Christel glaubte ihrer Sache immer sicherer zu sein. Der Verlierer war der Mensch, der die Schuld trug, daß sie ihre gute Stellung nun bald würde aufgeben müssen. Und was hatte sie noch alles vorgehabt in nächster Zeit. Einen bequemen Liegestuhl hatte sie Großchen schenken wollen, und im Sommer hatte sie beabsichtigt, mit ihr irgendwohin in die Hamburger Landschaft zu reisen — von wo es nicht mehr weit war bis zum Schattenhof —, um ihre Ferien dort mit ihr zu verbringen. Großchen fieberte oft förmlich nach ein paar kräftigen Atemzügen Heimatluft, wie sie ihr gestanden hatte.

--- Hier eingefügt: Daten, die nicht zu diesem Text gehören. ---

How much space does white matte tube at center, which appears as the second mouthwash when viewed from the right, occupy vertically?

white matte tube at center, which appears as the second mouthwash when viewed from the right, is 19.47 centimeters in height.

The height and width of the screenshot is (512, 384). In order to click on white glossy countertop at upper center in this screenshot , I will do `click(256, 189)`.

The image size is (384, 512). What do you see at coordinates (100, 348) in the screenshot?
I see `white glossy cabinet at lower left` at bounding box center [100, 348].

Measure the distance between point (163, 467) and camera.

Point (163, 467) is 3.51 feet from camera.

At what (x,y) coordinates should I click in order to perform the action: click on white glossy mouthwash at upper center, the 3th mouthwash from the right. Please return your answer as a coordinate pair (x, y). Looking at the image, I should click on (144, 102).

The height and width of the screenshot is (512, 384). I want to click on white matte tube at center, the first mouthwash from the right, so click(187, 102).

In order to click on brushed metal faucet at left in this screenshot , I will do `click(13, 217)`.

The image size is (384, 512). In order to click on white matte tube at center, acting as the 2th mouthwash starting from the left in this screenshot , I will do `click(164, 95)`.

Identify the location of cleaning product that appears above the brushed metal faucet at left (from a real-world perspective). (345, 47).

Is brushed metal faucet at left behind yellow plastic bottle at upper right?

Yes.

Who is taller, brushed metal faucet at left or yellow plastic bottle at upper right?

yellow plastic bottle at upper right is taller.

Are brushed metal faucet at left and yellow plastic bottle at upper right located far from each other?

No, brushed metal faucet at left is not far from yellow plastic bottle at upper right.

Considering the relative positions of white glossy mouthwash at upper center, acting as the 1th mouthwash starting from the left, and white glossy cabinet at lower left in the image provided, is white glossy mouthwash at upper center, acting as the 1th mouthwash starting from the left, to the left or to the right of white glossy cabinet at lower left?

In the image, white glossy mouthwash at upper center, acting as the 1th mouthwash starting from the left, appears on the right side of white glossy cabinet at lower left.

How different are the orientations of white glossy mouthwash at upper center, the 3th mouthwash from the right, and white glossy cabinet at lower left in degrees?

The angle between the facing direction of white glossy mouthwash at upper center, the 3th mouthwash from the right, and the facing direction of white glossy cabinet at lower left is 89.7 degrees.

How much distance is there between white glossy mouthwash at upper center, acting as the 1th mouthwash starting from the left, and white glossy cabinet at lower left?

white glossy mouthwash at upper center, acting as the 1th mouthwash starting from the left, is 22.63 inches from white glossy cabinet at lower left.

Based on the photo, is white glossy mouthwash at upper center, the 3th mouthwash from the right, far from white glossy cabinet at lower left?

Christel unterdrückte einen Seufzer, denn eben ertönte die Flurklingel und im gleichen Moment tat sich auch die Tür von Dr. Wendecks Privatwohnung auf und der Zahnarzt trat ein. Grau in grau! mußte Christel wieder, wie schon so oft, denken, als Dr. Wendeck ihren Gruß lässig und unfroh erwiderte. Frau Fuchs hatte eben geöffnet, denn man hörte, daß jemand nebenan im Wartezimmer Platz nahm. Dr. Wendeck machte eine seiner schlenkernden Bewegungen, die ausdrücken sollte, der Patient könne eintreten, und Christel machte sofort die Tür zum Wartezimmer auf. Eine dicke Dame, mit dem Ausdruck unverhohlener Zahnarztangst auf dem Hängebackengesicht, schob sich herein. Ein liebenswürdiges Lächeln Dr. Wendecks versuchte, ihr Mut zu machen. Jetzt konnte er lächeln, weil ihm das Lächeln gewissermaßen bezahlt wurde.
Christel begriff nicht, daß es noch immer Menschen gab, die vor dem Zahnarzt Angst haben konnten wie vor dem unsinnig heraufbeschworenen schwarzen Mann in Kindertagen.